I'm happy with red book digital as I know that any differences from the master are mastering-engineer decisions. Going to higher res enables inaudible editing and so on at the mastering house and again, blind music samples done at different 'resolutions' sound identical unless you know which is which (same with the useless Chord M-Scaler review where the thing actually made it worse technically but no difference sonically - if the levels were matched - the dem I had didn't sound at the same level!). The gear I have has been in use for years and it was my now my bad hearing that made me unhappy these last few years, not the bloody gear. Just think, some of you would have slung it all out, changed it several times and still wouldn't find a cure for the bad telly sound and muffled HiFi sounds - I was in denial until basically frog-marched to a hearing test by wife and son back in March - bloody glad I did though!!!
That's enough now. I keep repeating myself but to people who know what they know and believe they're right.

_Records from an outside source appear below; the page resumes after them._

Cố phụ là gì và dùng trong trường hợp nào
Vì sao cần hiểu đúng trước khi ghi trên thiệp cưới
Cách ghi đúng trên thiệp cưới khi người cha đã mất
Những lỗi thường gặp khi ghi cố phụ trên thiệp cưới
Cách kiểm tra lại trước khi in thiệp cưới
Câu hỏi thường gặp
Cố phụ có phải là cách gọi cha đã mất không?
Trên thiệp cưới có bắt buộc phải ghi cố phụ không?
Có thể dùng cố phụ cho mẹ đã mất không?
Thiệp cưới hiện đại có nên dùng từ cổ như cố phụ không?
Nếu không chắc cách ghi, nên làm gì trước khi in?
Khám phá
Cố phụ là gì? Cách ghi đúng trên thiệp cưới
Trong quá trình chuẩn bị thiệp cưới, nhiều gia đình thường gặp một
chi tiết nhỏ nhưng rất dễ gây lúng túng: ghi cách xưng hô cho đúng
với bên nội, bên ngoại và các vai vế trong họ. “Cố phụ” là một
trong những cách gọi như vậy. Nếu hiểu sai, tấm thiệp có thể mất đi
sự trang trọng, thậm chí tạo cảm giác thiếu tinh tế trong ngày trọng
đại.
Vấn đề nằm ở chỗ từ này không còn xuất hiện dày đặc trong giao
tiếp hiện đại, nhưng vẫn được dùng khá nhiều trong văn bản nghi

If you think vinyl is right, then everything else really is wrong. I felt like that about Naim for a year or three in the early 80s, as nothing else sounded like a Naim CB amp - turns out the CB Naims were wrong and cleverly tailored in their band limiting, poor hf stereo separation and odd order distortions all adding together and it wasn't until the 52 preamp came along that they started to come out of it at huge extra expense of course.